Fatal Distraction is a gripping article that is not about illness, but about surviving the death of a child. Although wrenching to read, this article by Pulitzer Prize-winning journalist Gene Weingarten (2010) illustrates useful lessons for Healthy Survivors and their caregivers.
Weingarten introduces us to a handful of parents who are each facing the same challenge: Embracing life after accidentally leaving their young child in a parked car with the windows closed, where the child died of hyperthermia (excessively high body temperature).
Weingarten focuses on the causes of this rising phenomenon and the legal issues -- Is it an accident or a crime? For purposes of this blog, I'm most interested in the psychosocial consequences of the tragedy. Specifically, what insights or skills help the surviving parents embrace life after such a horrible mistake?
When living with illness, sometime or another a mistake will happen. Patients and caregivers can take medications incorrectly or misjudge when to call for help. Usually the consequences are insignificant or small, but occasionally they are life-altering. When mistakes happen, Healthy Survivors know
- Human beings are imperfect.
- Loss causes grief.
- Grief hurts while it heals; grief can't heal without hurting.

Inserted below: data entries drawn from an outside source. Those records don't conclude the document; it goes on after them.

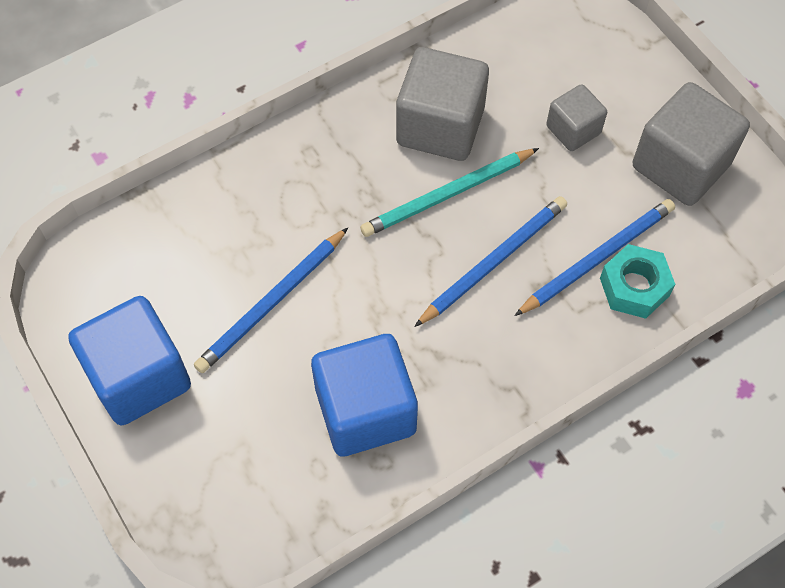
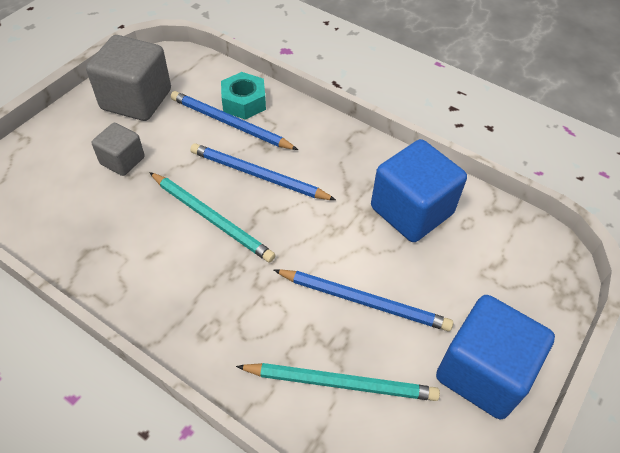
camera: 115 degrees left, 10 degrees down
grey cube [396,47,489,161] -> none
none -> turquoise pencil [236,363,440,401]

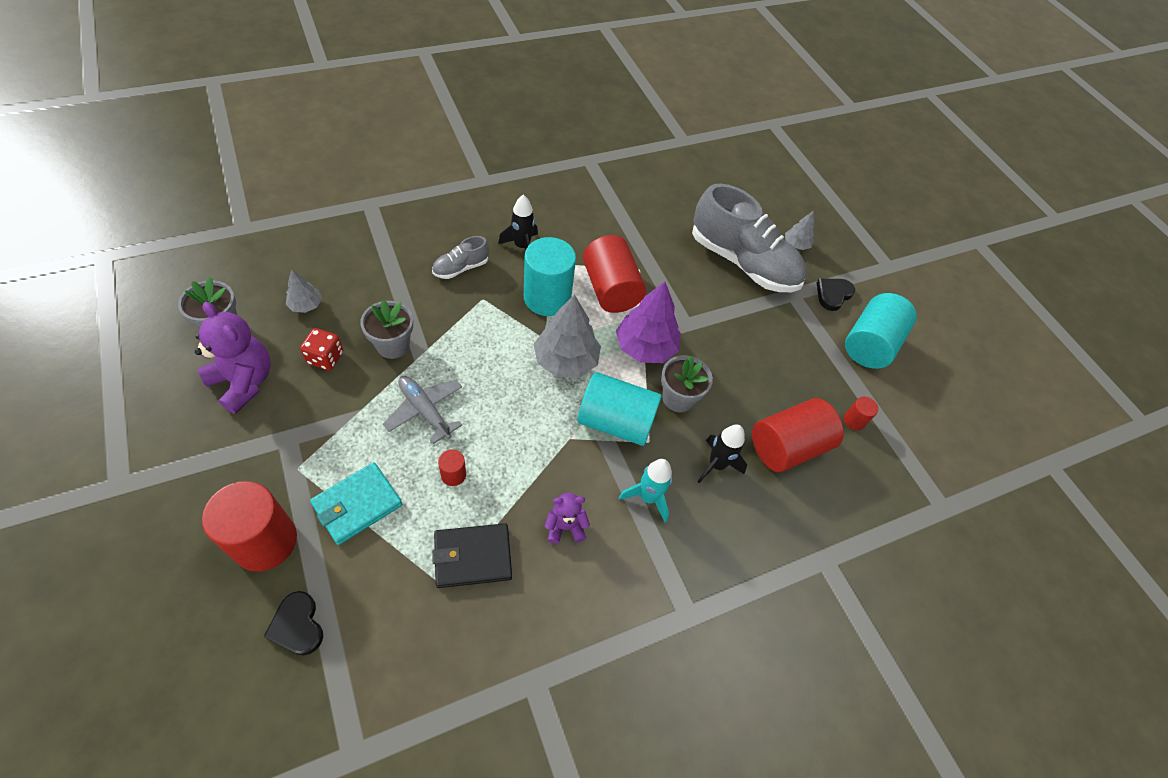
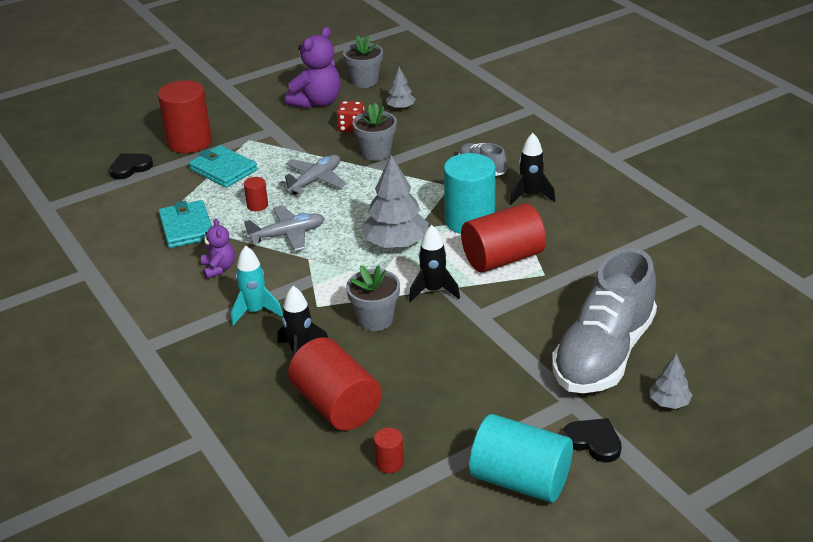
camera: 90 degrees right, 20 degrees down
black wallet [432,523,512,588] -> turquoise wallet [159,200,212,248]
turquoise cylinder [577,372,662,446] -> none
purple tree [616,282,681,363] -> black rocket [409,225,460,302]
none -> grey plane [244,206,325,251]

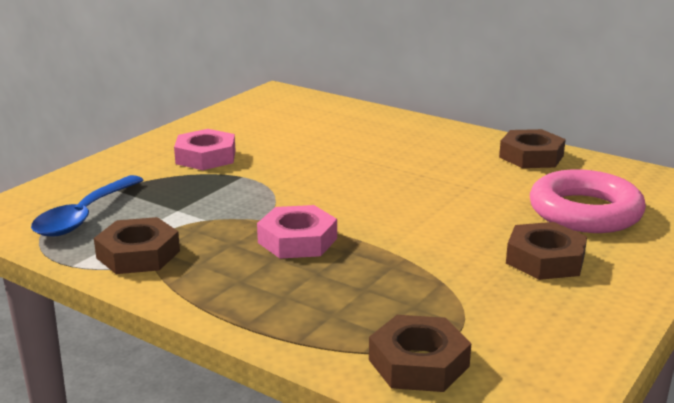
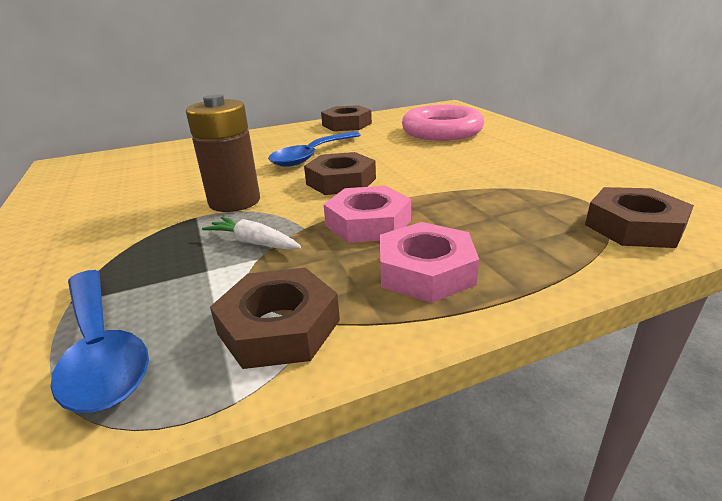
camera: 55 degrees left, 5 degrees up
pink nut [174,129,236,170] -> pink nut moved to [380,222,479,303]
brown nut [506,222,587,280] -> brown nut moved to [304,152,376,195]
none -> brown battery [186,94,260,212]
none -> white carrot [202,217,301,250]
none -> blue spoon [268,131,361,167]

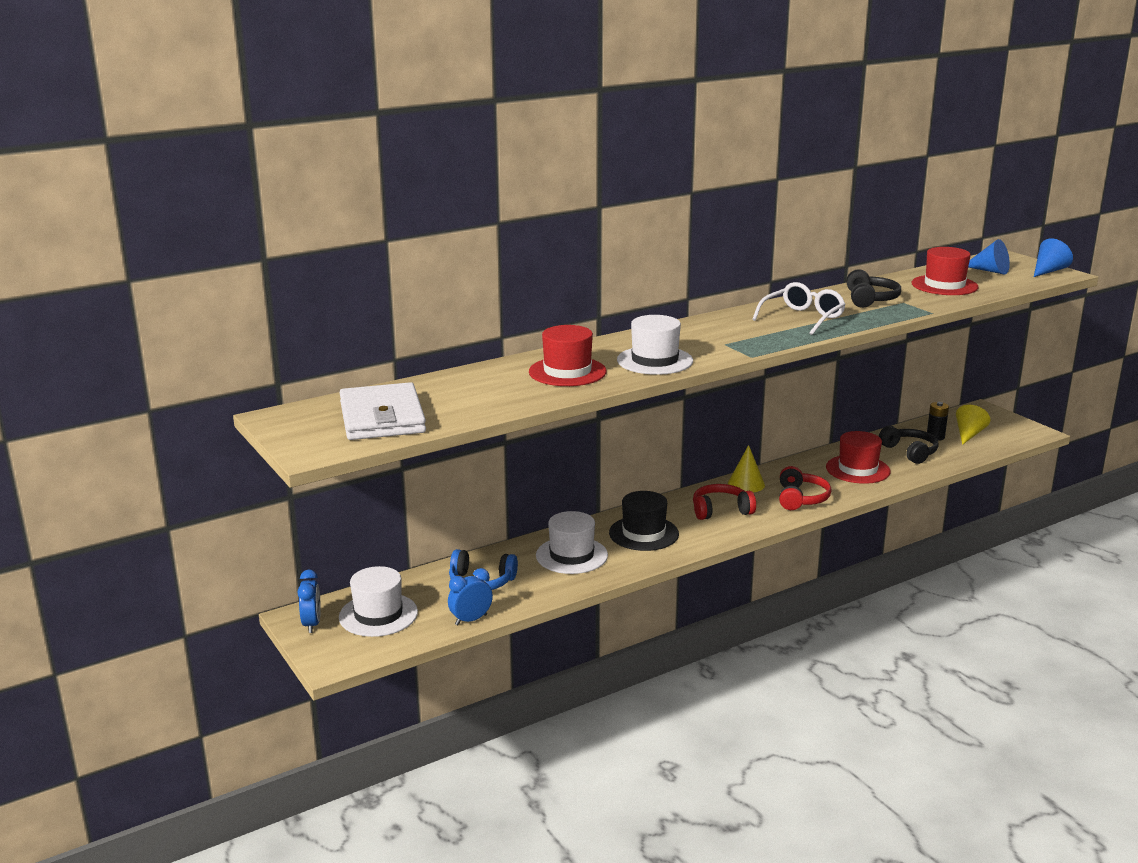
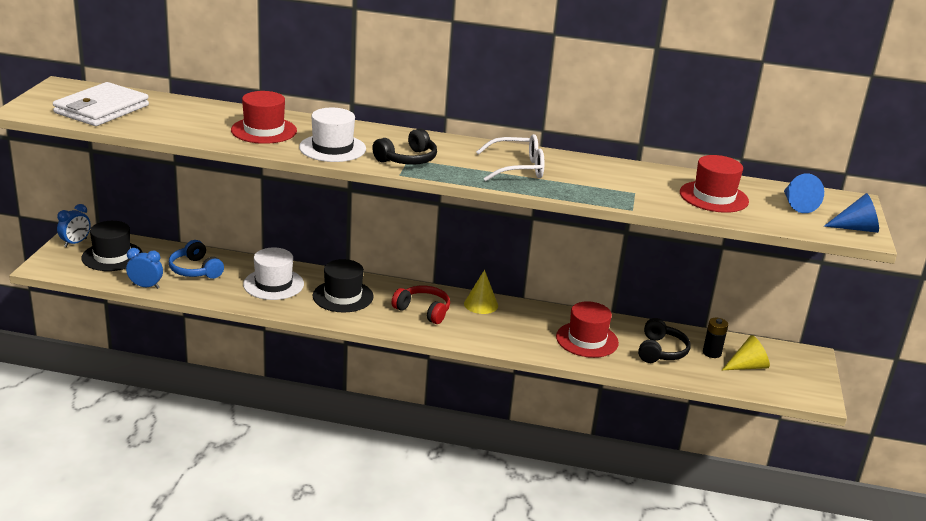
camera: 40 degrees right, 5 degrees up
white hat [339,566,418,637] -> black hat [81,221,143,271]
red headphones [779,466,832,510] -> none
black headphones [846,269,901,308] -> black headphones moved to [372,128,437,165]

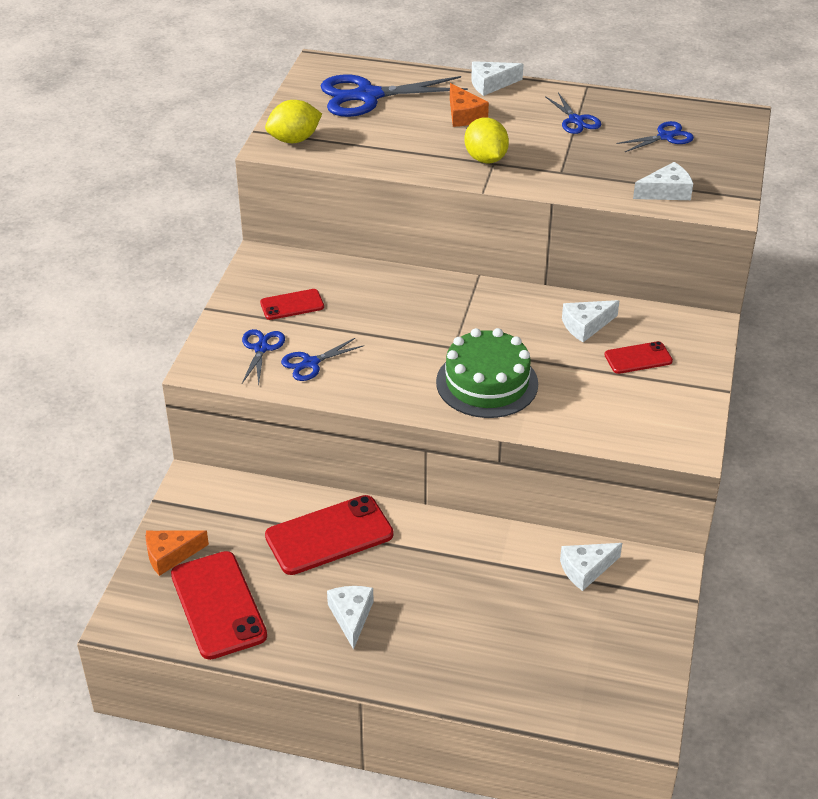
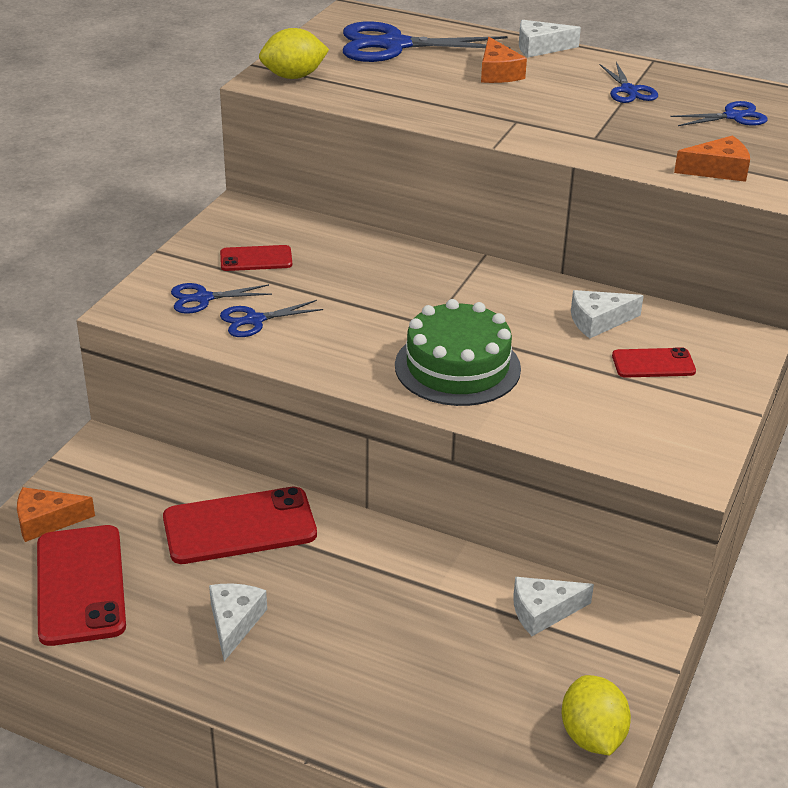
camera: 10 degrees right, 5 degrees down
blue scissors [242,329,285,385] -> blue scissors turned 120 degrees counterclockwise [171,283,272,314]
yellow lemon [464,117,509,164] -> yellow lemon moved to [561,675,631,755]
white cheese [633,162,693,200] -> orange cheese [674,135,750,182]

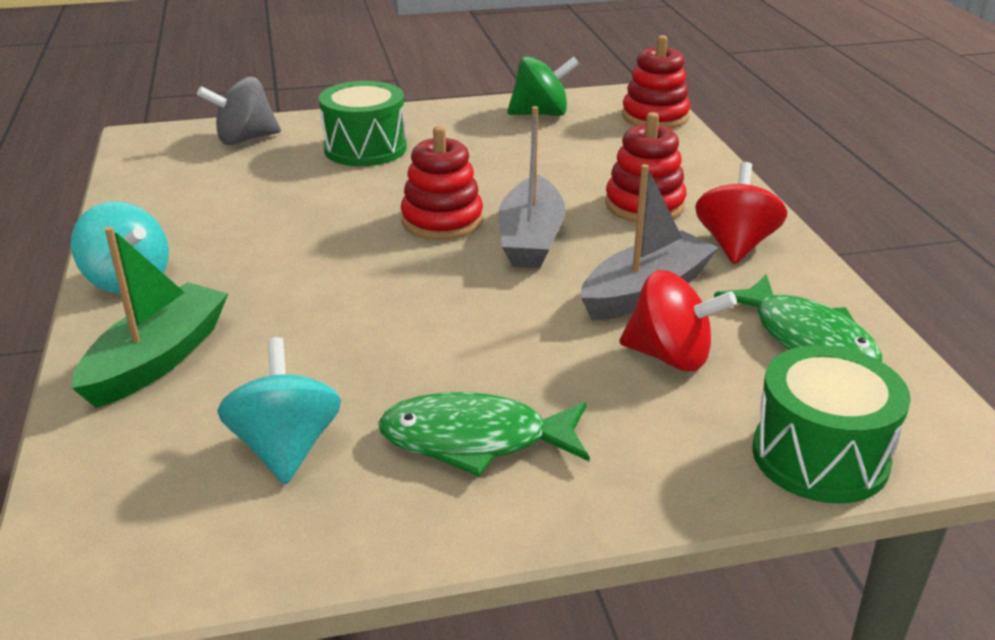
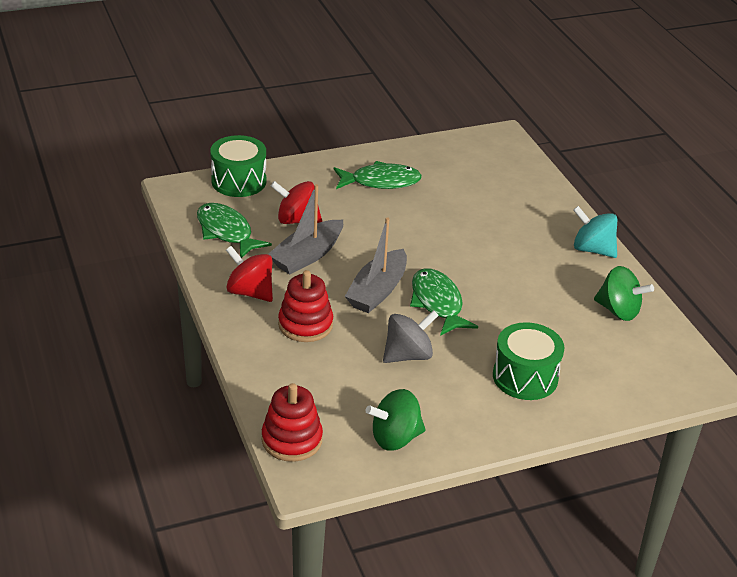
camera: 170 degrees right, 5 degrees up
green boat [72,227,228,408] -> none
grey spinning top [197,77,281,145] -> grey spinning top moved to [383,310,439,363]
turquoise spinning top [217,337,342,484] -> none
red stacking toy [401,126,483,240] -> green fish [410,268,478,336]
grey boat [498,106,566,268] -> grey boat turned 150 degrees counterclockwise [345,217,407,313]
red spinning top [695,162,787,264] -> red spinning top turned 120 degrees clockwise [226,246,273,302]
none -> green spinning top [594,266,654,321]

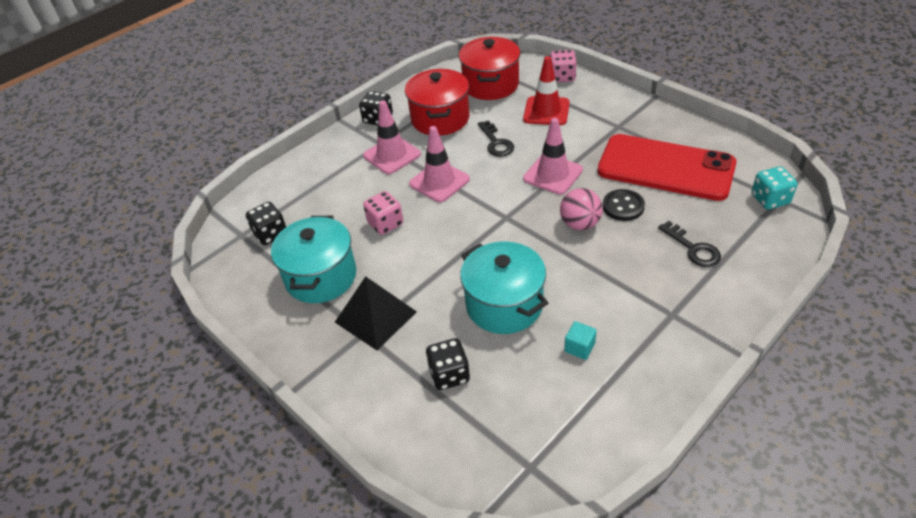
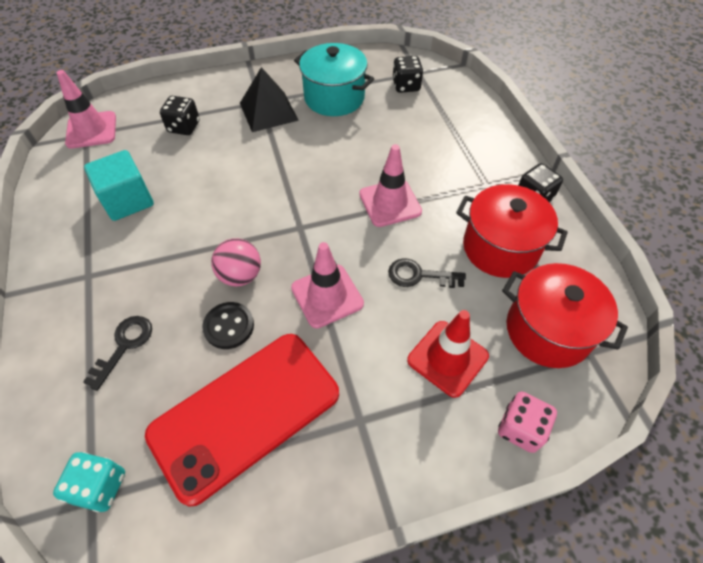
camera: 115 degrees right, 10 degrees up
pink traffic cone [363,100,421,174] -> pink traffic cone moved to [57,70,116,149]
pink dice [363,191,403,235] -> none
turquoise pot [460,241,548,334] -> none
turquoise cube [564,321,597,360] -> turquoise cube [84,150,154,221], size x2.03
black key [658,221,721,267] -> black key turned 120 degrees clockwise [83,316,152,391]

- Some grief never resolves completely, but with enough new joy in life the grief becomes marginalized most of the time.
- Others may blame you, so they can feel safer. ("I would never make that mistake.")
When possible, Healthy Survivors give meaning to mistakes by learning from them (if there is anything to learn) and by taking steps to prevent repeat mistakes (if there is anything that can be done).